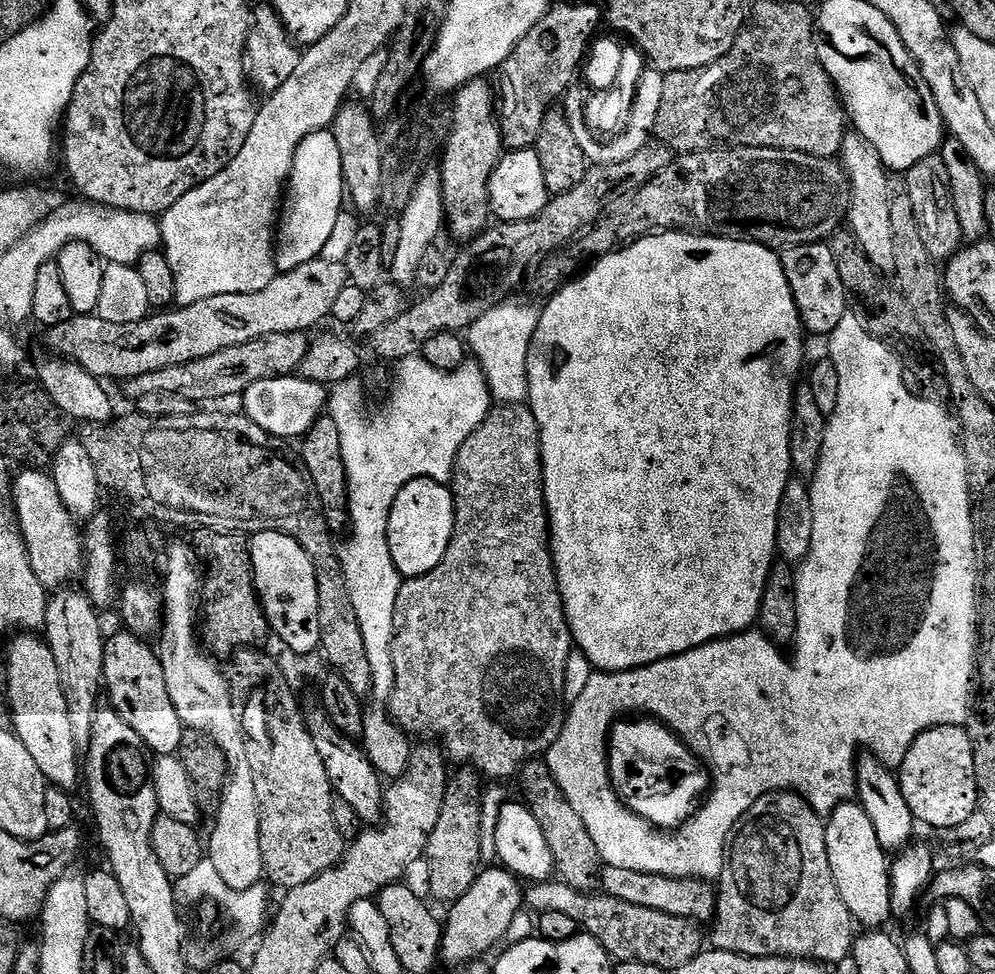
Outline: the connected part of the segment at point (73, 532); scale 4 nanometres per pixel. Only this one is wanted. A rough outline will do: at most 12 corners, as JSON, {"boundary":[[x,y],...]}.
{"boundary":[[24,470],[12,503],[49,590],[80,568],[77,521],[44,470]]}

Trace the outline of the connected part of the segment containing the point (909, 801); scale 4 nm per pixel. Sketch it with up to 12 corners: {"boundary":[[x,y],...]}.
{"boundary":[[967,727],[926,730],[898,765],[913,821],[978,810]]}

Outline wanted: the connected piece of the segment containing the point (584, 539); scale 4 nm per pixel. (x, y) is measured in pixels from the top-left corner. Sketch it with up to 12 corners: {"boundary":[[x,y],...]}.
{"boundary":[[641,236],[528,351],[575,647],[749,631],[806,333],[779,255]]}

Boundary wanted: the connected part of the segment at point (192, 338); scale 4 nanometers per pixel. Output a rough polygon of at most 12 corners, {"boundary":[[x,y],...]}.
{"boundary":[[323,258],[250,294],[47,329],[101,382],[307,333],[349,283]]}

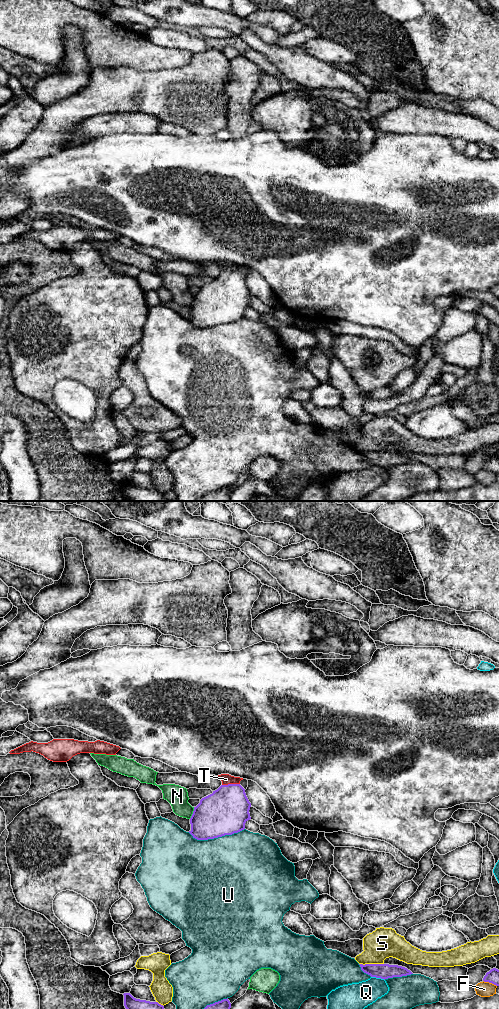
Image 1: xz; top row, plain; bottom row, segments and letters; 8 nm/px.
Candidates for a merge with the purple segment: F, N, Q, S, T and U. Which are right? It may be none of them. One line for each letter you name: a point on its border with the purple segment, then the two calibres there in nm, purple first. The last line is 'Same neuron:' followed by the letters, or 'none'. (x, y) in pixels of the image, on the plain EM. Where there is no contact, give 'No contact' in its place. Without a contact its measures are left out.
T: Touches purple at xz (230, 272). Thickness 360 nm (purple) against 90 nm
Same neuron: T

◆ To do
These entries are to be printed again word for word, except for the pictures.

◆ Written answer
Outline: the connected part of the segment at point (73, 532); scale 4 nanometres per pixel. Only this one is wanted. A rough outline will do: at most 12 corners, as JSON, {"boundary":[[x,y],...]}.
{"boundary":[[24,470],[12,503],[49,590],[80,568],[77,521],[44,470]]}

Trace the outline of the connected part of the segment containing the point (909, 801); scale 4 nm per pixel. Sketch it with up to 12 corners: {"boundary":[[x,y],...]}.
{"boundary":[[967,727],[926,730],[898,765],[913,821],[978,810]]}

Outline wanted: the connected piece of the segment containing the point (584, 539); scale 4 nm per pixel. (x, y) is measured in pixels from the top-left corner. Sketch it with up to 12 corners: {"boundary":[[x,y],...]}.
{"boundary":[[641,236],[528,351],[575,647],[749,631],[806,333],[779,255]]}

Boundary wanted: the connected part of the segment at point (192, 338); scale 4 nanometers per pixel. Output a rough polygon of at most 12 corners, {"boundary":[[x,y],...]}.
{"boundary":[[323,258],[250,294],[47,329],[101,382],[307,333],[349,283]]}

Image 1: xz; top row, plain; bottom row, segments and letters; 8 nm/px.
Candidates for a merge with the purple segment: F, N, Q, S, T and U. Which are right? It may be none of them. One line for each letter you name: a point on its border with the purple segment, then the two calibres there in nm, purple first. The last line is 'Same neuron:' followed by the letters, or 'none'. (x, y) in pixels of the image, on the plain EM. Where there is no contact, give 'No contact' in its place. Without a contact its measures are left out.
T: Touches purple at xz (230, 272). Thickness 360 nm (purple) against 90 nm
Same neuron: T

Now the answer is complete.